Write out word for word the lines of the data below, starting at the line that contains "# Нужнно доделывать #" and ending at the line that contains "ssh -L 10001:localhost:8080", with both of those lines included.

DATA RECORDS:
= Beginning of Section =

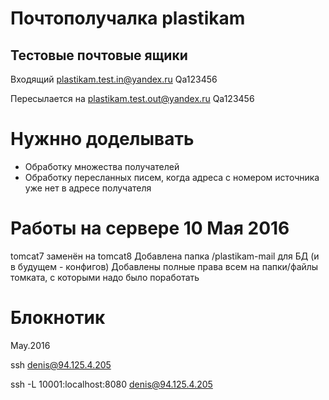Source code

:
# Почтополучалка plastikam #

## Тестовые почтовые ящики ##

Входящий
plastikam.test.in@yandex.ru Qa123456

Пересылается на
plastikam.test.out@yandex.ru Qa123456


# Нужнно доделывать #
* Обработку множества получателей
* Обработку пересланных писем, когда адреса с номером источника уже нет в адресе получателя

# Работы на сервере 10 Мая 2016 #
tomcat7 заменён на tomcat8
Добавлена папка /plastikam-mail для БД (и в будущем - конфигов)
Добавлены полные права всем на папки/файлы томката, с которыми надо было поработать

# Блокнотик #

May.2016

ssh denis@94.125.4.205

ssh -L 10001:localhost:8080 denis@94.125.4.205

= End of Section =
= Beginning of Section =

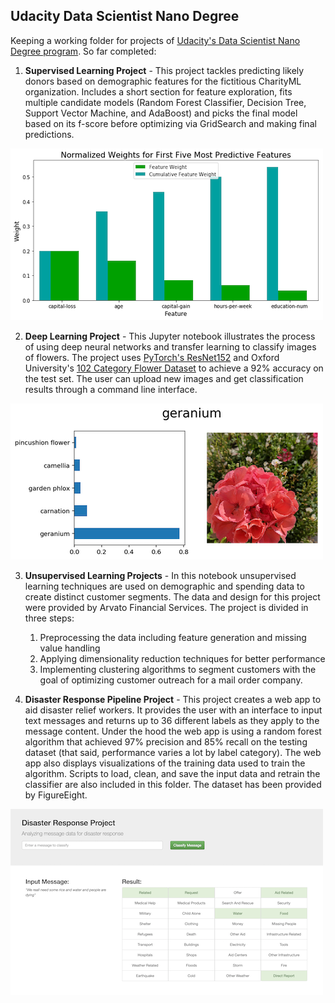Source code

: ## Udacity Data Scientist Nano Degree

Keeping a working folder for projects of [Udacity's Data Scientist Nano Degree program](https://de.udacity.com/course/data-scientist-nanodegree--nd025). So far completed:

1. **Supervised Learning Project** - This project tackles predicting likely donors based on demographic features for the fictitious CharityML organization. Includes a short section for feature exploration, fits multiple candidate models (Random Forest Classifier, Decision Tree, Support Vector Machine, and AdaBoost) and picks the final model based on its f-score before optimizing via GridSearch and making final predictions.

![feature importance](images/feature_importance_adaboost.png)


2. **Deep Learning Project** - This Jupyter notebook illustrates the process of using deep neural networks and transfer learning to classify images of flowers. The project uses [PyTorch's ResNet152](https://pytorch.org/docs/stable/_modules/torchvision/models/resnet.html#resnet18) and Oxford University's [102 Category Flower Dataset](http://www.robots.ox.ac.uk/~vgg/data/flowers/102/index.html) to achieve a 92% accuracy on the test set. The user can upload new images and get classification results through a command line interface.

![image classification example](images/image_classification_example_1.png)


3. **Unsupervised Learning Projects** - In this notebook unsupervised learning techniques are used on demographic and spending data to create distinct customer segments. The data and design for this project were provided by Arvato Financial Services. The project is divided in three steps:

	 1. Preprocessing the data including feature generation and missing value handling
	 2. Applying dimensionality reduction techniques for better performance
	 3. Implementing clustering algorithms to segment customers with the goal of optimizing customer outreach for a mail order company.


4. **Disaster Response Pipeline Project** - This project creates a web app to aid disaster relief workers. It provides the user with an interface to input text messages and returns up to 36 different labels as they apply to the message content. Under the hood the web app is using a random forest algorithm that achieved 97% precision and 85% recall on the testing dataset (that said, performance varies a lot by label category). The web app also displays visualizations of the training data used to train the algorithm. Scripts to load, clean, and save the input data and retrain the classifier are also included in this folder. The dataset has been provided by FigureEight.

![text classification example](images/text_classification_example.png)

= End of Section =

ANSWER FOR THIS EXERCISE:
# Нужнно доделывать #
* Обработку множества получателей
* Обработку пересланных писем, когда адреса с номером источника уже нет в адресе получателя

# Работы на сервере 10 Мая 2016 #
tomcat7 заменён на tomcat8
Добавлена папка /plastikam-mail для БД (и в будущем - конфигов)
Добавлены полные права всем на папки/файлы томката, с которыми надо было поработать

# Блокнотик #

May.2016

ssh denis@94.125.4.205

ssh -L 10001:localhost:8080 denis@94.125.4.205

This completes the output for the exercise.